Earnhardt and Letarte have found something that makes them fast off the truck every week. They've found something that has allowed them to overcome late fuel stops to record a series-best 11 top-10s, one fewer than they had all of last season.

That Earnhardt was fast again in practice at Michigan is another reason optimism is unusually high that the streak will end here.

"That takes a lot of pressure off," Letarte said. "It's easier to call pit strategy, easier to call race strategy, easier on restarts … everything is easier when you have fast cars."

Steve Letarte It's easier to call pit strategy, easier to call race strategy, easier on restarts … everything is easier when you have fast cars.

-- Crew chief Steve Letarte

Earnhardt didn't have that speed when he won here in 2008. He had to sweat out the final laps, hoping and praying that he won.
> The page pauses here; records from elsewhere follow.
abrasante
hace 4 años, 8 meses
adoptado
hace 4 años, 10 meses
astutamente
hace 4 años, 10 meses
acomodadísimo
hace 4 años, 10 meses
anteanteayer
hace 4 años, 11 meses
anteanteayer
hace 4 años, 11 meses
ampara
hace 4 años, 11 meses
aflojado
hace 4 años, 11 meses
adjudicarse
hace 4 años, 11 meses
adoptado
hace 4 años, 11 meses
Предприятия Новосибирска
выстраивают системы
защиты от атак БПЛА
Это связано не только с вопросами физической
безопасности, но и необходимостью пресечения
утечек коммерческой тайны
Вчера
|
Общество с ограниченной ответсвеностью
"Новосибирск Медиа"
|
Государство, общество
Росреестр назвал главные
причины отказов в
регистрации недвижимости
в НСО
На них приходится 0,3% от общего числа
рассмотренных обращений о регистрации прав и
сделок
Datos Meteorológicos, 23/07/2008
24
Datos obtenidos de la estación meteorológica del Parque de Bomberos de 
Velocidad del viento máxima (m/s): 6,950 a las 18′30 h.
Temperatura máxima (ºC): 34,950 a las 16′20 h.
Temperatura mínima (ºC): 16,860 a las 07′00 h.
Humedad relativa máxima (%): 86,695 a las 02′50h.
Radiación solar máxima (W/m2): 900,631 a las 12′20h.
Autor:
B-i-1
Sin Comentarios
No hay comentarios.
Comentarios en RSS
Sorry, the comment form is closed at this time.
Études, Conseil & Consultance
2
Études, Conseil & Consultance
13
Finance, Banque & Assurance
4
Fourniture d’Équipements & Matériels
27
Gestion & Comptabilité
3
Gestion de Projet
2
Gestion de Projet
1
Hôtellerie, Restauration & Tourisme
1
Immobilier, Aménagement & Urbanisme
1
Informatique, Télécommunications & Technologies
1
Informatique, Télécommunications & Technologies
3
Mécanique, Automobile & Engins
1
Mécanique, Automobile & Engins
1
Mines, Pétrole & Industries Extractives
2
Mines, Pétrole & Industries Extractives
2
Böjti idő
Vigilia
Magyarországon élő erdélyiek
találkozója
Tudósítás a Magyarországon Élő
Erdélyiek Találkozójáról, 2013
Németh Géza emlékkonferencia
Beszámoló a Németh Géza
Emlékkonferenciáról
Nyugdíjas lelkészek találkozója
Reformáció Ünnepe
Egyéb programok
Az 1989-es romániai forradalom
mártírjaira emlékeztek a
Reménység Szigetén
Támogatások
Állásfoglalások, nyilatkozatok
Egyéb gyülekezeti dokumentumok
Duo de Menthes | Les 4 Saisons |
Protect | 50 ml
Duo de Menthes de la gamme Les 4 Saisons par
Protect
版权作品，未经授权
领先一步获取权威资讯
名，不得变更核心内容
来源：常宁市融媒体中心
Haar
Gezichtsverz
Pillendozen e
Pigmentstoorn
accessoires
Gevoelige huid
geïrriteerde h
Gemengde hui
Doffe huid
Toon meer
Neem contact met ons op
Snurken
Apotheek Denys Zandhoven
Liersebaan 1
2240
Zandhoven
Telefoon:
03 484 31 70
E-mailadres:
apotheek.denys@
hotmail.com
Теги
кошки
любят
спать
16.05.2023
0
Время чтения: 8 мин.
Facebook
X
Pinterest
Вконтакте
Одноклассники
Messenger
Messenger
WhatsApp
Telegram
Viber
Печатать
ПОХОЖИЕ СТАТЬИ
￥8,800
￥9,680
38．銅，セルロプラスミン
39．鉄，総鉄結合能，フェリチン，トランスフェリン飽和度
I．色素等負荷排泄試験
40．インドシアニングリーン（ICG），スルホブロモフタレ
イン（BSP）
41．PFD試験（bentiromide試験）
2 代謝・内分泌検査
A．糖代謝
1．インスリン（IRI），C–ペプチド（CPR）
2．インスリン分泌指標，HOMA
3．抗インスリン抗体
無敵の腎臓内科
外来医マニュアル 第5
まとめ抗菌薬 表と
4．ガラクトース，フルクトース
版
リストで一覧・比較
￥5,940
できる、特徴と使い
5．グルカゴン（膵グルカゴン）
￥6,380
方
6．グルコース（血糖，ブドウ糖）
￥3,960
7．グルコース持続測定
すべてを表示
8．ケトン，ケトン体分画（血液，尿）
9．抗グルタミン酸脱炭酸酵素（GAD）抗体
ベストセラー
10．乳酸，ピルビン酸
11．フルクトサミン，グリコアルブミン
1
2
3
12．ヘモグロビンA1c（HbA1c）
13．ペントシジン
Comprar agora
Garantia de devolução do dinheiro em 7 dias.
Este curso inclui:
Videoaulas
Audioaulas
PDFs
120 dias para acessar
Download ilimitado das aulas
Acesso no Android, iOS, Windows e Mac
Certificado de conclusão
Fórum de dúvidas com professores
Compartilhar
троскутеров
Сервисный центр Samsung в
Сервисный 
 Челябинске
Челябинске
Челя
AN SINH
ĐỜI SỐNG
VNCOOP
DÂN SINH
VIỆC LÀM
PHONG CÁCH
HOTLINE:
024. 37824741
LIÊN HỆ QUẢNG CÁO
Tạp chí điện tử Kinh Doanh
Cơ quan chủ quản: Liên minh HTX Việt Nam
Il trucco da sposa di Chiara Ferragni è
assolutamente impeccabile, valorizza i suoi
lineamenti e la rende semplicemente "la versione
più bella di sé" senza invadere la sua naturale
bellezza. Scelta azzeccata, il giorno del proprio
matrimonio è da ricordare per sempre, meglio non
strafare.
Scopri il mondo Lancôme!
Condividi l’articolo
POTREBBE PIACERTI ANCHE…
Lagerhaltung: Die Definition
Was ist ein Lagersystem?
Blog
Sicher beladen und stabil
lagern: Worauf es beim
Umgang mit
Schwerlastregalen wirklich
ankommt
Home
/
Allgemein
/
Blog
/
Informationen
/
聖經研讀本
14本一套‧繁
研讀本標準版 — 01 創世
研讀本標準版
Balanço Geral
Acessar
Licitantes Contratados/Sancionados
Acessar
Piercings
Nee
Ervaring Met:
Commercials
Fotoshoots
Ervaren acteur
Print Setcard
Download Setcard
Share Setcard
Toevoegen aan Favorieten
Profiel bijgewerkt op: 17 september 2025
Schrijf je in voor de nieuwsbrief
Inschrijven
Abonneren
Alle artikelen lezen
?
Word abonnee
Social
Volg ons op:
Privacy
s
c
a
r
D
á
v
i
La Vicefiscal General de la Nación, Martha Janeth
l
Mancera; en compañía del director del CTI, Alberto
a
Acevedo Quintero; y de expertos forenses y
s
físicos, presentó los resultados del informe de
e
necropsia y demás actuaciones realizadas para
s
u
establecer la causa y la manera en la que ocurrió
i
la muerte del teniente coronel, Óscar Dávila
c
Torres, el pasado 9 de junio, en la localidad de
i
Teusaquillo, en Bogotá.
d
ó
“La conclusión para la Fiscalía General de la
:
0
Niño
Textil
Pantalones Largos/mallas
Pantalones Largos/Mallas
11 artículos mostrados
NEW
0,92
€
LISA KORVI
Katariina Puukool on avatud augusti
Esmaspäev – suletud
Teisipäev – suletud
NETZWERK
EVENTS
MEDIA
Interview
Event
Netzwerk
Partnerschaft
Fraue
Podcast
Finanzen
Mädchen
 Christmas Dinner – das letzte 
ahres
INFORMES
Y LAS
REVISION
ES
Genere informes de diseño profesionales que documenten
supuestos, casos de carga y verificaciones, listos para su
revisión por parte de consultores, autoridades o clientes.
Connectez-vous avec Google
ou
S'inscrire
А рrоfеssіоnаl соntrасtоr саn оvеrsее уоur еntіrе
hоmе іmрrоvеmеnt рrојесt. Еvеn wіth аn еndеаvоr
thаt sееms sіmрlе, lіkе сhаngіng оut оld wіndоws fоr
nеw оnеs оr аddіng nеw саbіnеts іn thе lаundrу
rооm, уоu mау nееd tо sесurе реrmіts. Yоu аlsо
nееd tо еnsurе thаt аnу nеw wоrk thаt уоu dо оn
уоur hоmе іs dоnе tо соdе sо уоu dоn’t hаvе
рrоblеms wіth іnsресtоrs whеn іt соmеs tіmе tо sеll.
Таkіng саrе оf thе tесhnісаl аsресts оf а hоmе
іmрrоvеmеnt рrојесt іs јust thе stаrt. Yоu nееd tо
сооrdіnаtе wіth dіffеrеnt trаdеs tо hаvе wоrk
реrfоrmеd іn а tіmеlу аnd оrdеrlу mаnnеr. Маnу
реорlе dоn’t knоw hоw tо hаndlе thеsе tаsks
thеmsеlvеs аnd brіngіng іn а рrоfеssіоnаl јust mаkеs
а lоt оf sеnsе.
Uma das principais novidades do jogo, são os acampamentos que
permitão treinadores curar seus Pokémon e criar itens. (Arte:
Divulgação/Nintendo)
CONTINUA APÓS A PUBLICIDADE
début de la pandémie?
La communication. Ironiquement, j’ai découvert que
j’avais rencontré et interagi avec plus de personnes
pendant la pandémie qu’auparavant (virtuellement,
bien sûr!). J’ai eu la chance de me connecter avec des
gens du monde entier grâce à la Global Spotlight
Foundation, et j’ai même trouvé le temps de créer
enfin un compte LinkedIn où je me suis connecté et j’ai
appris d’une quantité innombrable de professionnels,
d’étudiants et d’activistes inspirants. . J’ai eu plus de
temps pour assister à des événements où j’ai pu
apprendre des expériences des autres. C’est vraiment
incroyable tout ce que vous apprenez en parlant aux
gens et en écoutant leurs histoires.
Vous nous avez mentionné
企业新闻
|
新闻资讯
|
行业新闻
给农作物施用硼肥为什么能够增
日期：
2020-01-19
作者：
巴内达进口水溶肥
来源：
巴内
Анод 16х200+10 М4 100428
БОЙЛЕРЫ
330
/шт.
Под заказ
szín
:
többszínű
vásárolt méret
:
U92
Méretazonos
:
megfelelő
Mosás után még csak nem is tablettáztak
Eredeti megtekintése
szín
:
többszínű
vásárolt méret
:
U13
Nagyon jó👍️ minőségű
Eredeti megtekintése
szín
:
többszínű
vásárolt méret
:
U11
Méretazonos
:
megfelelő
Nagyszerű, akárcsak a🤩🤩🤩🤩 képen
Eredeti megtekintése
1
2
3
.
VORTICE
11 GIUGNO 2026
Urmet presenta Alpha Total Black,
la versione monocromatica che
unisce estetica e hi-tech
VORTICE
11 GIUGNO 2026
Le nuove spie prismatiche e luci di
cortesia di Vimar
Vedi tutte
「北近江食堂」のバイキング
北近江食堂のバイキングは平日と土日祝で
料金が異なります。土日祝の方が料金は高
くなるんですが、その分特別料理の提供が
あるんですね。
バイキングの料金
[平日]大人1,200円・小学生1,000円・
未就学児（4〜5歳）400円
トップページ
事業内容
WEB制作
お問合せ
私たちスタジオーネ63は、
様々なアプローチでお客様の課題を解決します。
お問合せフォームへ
He was lucky, and he knows that.

"Oh, probably just the nerves the last few laps and all those caution laps and knowing we had a green-white-checkered and not sure we had enough gas to make it," Earnhardt said of what he remembered most about that day.

Then Earnhardt was desperate for a win and willing to take the gamble on fuel. There's not that sense of desperation today, which made the decision to pit at Pocono the only logical choice when you consider what running out of gas might have done to the psyche of the team.

"I don't know exactly what it would do to a team like us if we were to run out of gas and have a terrible finish," Earnhardt said. "I'm not quite sure whether I want to test the waters and see how detrimental that would be to our psyche and how tough that would be on our team.

"So it's just best that we made a good call and we were good enough to get back up to the top 10."

What gets lost in all of this is Earnhardt's ultimate goal isn't to end a losing streak. His goal is to do what his father did seven times.

"I want to try to win a championship," he said. "That's what you run the whole season for, and our team has really, really good speed now. … And so if we can put together this type of performance in the Chase, I don't see why we can't consider ourselves with an opportunity to challenge for the championship."

When this Dark Knight rises, he wants it to for the long run, not just a one-night stand as his win was four years ago.

"We're just out here promoting the new Batman movie with Diet Mountain Dew," Earnhardt said, getting in a plug for his sponsor before questions about his streak began.

He was keeping it real.

Still, it would have been easy to let your imagination run wild.